Anima: alla sua origine battito, ritmo, flusso continuo prima d’essere pensata come una sostanza spirituale nella cultura occidentale e cristiana. Quando si avvicina a un’entità precisa si cambia in animus, soffio, respiro che anima un singolo corpo.
Energia: forza, efficacia all’opera associata all’eccesso di un’attività muscolare e nervosa.
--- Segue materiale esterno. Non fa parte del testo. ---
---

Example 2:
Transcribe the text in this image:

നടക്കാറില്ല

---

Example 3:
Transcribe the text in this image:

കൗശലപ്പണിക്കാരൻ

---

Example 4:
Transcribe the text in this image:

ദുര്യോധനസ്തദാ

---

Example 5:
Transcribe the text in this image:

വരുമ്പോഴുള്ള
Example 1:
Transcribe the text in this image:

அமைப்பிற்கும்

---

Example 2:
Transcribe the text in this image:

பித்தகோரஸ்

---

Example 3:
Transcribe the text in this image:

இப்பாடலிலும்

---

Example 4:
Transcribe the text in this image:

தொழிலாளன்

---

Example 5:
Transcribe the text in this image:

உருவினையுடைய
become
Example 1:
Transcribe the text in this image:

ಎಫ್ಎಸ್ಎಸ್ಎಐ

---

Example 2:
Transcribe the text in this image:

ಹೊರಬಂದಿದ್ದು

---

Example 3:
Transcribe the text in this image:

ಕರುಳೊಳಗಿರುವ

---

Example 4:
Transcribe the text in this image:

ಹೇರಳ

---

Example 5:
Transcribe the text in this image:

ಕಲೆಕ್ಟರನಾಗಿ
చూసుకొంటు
Sul piano vocale il grido; ma in primo luogo esiste come una pulsione presente nell’apparente immobilità di un corpo-in-vita, questa sorta di energia che si iscrive come tempo, che scandisce un tempo prima di implicare un reale spostamento nello spazio.
Nell’apparente immobilità, un corpo attraversato da una tensione si disegna in un movimento continuo, sotterraneo, visibile in gradi diversi di intensità all’esterno:
“ mouvement stop, inside no stop”.
Ha a che fare con il ritmo, dal greco etimologicamente “reos" flusso, "rêin", corrente, colare, dunque letteralmente “lasciarsi scorrere".
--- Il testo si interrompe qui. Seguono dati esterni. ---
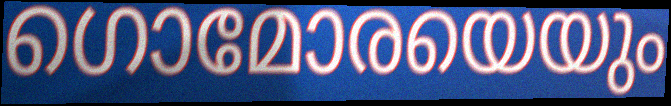
ഗൊമോരയെയും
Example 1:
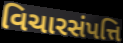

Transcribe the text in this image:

વિચારસંપત્તિ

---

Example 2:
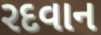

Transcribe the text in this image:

રદવાન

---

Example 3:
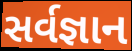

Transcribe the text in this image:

સર્વજ્ઞાન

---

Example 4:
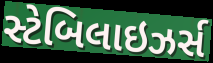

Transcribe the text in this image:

સ્ટેબિલાઇઝર્સ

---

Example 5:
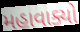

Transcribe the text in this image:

મહાવાક્યો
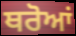
ਥਰੋਆਂ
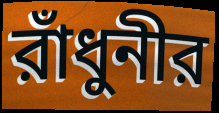
রাঁধুনীর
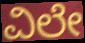
ವಿಲೇ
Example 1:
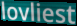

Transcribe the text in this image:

lovliest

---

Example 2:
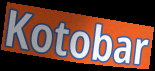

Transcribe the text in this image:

Kotobar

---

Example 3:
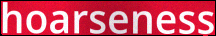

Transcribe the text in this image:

hoarseness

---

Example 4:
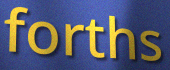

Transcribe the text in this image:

forths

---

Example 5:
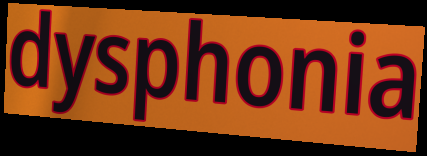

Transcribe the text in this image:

dysphonia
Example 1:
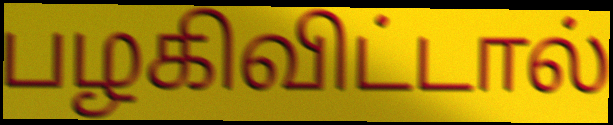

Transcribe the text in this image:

பழகிவிட்டால்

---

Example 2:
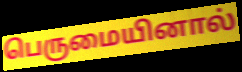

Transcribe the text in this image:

பெருமையினால்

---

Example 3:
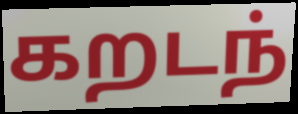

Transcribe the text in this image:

Ritmo: nel tempo come cadenza, suono, successione di suoni in musica.
Nel movimento come scorrimento, flusso, battito regolare oppure cesura fulminea.
“Danza: movimento del corpo umano nella sfera del ritmo”. (Mayerhold)

In poesia gli accenti metrici, gli intervalli, i versi liberi o metricamente legati della forma poetica;
ritmo di forme nello spazio;
ritmo riguardante i fenomeni della vita, gli elementi della natura, le correnti, i flussi, le maree;
ritmo con le sue leggi interne, ineluttabili fatte di silenzi, intercalato da pause, sospensioni o vuoti.
Successioni più o meno consistenti di durate intorno alle quali si organizza il nostro “essere-in-vita”.






[1] Eugenio Barba, Nicola Savarese, L’Energia che danza, dizionario d’antropologia teatrale, Entretemps, 2008.